I knew nothing about the motorway sequence until Rob sent me over the alpha for the caves section, and just sat there with my mouth hanging open. I think it’s the outstanding moment in the game, it’s so spine-chilling and beautiful in equal measure. It adds a dreamlike, hallucinatory aspect that really pushes the caves up a level and it’s a much more creative way of dealing with that than just embedding models into the rockface. That was freaky, but a little tricksy, I think this has a much more organic feel to it.

 

I didn’t notice any literal “ghost” figure while I played the remake. Was this removed, or did I just somehow miss it? Either way, it’s certainly been made less important.

Oh, they’re there. You should see the ghost hunting thread on the Steam forums. There are several in places I didn’t know about – Rob was really, really busy. What’s very cool about the remake is how subtle lots of these things are. I’m still finding things and I’ve played it a million times now. I have to have words with Rob at some point about how incomplete the list of features he sent me was – but that’s also made the process a lot more interesting for me, and fun.

Unlike the vast majority of titles released on Steam these days, Dear Esther features no achievements. Was there a conscious decision that achievements were incongruous with the experience you wanted the player to have? How do you feel about “achievement culture?”

I personally don’t like achievements for the most part. They’re cool in some games, but all too often they are intrusive and kill the atmosphere. I absolutely fucking hate them in titles like Metro 2033, they just feel like crass intrusions and insulting to the careful crafting of a world designers and artists are going about. There was no way they were going into Esther, it would just be weird. Although there was a funny twitter conversation about what an acheivement in Esther would be: “Hiker: walked slowly for 20 minutes”, “Orthonologist: Saw a Gull”, “Call of Duty: Got so pissed off with the lack of action you threw the monitor out the window and punched the door for ten minutes”. That kind of thing.

 

You seem to have aimed for a minimal number of commands for the player: there’s no jump key, and crouching happens automatically. Was this just to prevent bunny-hopping and crouch-jumping, or was there another motive?

Kind of. We looked very carefully at that, and it was a hard decision. We essentially did whatever we could to streamline the experience and make the concentration, the focus, on soaking in the game and thinking about it, the emotional response. Everything was geared to that, and stripping back the controls seemed a natural extension.

What are the chief lessons you’ve learned from the development and response to Dear Esther? How have these affected the goals for your current projects (Everyone’s Gone to the Rapture and the secret “gameB“)?

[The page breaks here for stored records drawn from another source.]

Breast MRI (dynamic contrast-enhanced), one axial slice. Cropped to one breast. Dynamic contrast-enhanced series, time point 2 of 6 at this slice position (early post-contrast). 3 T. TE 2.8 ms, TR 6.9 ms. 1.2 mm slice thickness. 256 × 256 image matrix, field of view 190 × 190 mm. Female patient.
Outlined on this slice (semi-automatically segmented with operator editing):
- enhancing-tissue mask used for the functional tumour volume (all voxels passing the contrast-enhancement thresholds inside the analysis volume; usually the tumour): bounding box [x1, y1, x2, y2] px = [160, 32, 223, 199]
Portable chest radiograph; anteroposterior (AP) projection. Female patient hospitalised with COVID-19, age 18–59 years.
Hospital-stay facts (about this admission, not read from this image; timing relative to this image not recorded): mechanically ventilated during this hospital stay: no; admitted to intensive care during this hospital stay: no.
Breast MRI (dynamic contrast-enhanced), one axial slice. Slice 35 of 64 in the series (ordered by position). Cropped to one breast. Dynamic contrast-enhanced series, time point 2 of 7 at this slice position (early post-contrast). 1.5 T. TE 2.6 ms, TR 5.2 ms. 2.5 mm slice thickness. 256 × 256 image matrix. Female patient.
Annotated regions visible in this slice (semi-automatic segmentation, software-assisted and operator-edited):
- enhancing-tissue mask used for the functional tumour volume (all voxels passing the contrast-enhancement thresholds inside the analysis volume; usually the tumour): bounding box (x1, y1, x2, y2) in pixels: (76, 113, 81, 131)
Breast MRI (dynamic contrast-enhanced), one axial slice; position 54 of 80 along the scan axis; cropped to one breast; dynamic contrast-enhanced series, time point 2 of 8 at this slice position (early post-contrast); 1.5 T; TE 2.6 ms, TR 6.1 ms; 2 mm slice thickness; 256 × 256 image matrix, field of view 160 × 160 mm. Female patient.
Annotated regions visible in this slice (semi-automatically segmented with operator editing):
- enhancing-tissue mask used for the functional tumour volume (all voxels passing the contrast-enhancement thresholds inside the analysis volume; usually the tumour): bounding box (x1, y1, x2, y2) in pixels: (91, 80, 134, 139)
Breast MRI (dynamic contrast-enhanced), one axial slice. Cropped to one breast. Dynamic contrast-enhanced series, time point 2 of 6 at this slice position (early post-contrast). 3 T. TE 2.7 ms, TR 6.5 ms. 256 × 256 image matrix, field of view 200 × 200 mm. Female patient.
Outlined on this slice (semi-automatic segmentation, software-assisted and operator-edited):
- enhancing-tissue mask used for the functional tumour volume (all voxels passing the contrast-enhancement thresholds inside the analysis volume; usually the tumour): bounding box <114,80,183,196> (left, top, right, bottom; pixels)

Oh wow, big question. Ummm. Lots of background stuff about production. So the big change for Rapture is we’re really looking at player reward and interactivity, trying to give the world as much depth as we can, adding some kind of motive-driven element to it, as it’s open-world so the chances of players losing interest is higher than Esther. gameB, well, you probably know by now that gameB is Amnesia: A Machine for Pigs, so we’re in full-on survival horror territory. So it’s going to be completely different in most ways to Esther!